We further investigated differences in the abundance of grass fuel loads between C. intratropica populations at Dukaladjarranj and a well-documented remnant population in Kakadu, growing on a fire-sheltered sand sheet adjacent to Round Jungle25,52 (Fig. S1). In July 2016, at each site we established 32 circular plots (10 m radius), each centred on a mature C. intratropica tree, selected to cover the spatial extent of each population25,52. In each plot, grass biomass was sampled from four 0.5 × 0.5 m quadrats that were placed 2, 4, 6 and 8 m from the central tree, in a spiral (one north, the next one east, the next one south and the last one west). Fuel weight was recorded using a spring balance, then converted to dry weight using site average water content determined by oven drying of subsamples.

Dendrochronology at Dukaladjarranj

In 2015, dendrochronological samples were collected across 1700 m of the two transects at Dukaladjarranj (Fig. S4). Cores were taken from 94 live trees ranging in diameter from 4 to 50 cm D1.0. We also took 54 disks or wedges from dead trees ranging from 6 to 30 cm diameter at breast height, sampling all dead trees that were safe to fell, and that were not rotten or badly fire damaged. The sample height above the ground was noted in all cases. The cores and stem sections were mounted and sanded using standard dendrochronological methods79. Digital images of samples were obtained using a 2400 DPI resolution flatbed scanner and analysed using the dendrochronology software CooRecorder and CDendro (Cybis Elektronik and Data, Saltsjöbaden, Sweden; http://www.cybis.se/forfun/dendro/). Where rings were ambiguous, samples were inspected under a binocular microscope in tandem with image analysis to ensure the accuracy of ring boundary placements. For living cores with missing inner rings, we used CooRecorder ‘pith estimator’ using the mean width of five preceding rings. Dead sections were cross-dated using CDendro and well-replicated chronologies49. As outlined below, establishment dates were estimated by adding the estimated number of years of growth required to reach the observed height using a height growth model developed using the juvenile growth data from Dukaladjarranj.

We calculated the annual height increment of tagged juveniles, measured annually over a period of three years (four measurement times) between 2006 and 2009 (see30 for details). There were 394 annual height growth increments from juveniles that were alive at both the start and finish of an interval. Initial height ranged from 2.4 to 189 cm (mean 29.5 cm). Mean annual height increments were 4.0, 5.3 and 6.2 cm for the first, second and third intervals, respectively. Linear modelling showed strong support for an influence of initial height on annual height increment (AIC for the model containing initial height was 51 lower than the intercept only model):

$${\text{Annual height increment}} = {2}.{57} + 0.{773}*{\text{initial height}}, {\text{r}}^{{2}} = 0.{125}$$
(2)

where height and annual height increment are in cm.

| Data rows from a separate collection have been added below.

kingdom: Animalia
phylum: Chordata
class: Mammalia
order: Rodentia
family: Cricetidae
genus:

We used Eq. (2) to estimate the height–age relationship:

$${\text{Age}} = - {2}.{1} + {2}.0{24}*{\text{sqrt}}\left( {{\text{height}}} \right)$$
(3)

where age is in years.

Equation (3) was used to estimate the time required to attain the height at which sections or cores were sampled (the mean was 10 years for cores and 11 years for sections). The age was added to the dendrochronological age to estimate the establishment year.

Research approvals

Experimental research and field studies on plants either cultivated or wild, including the collection of plant material, complied with relevant institutional, national, and international guidelines and legislation.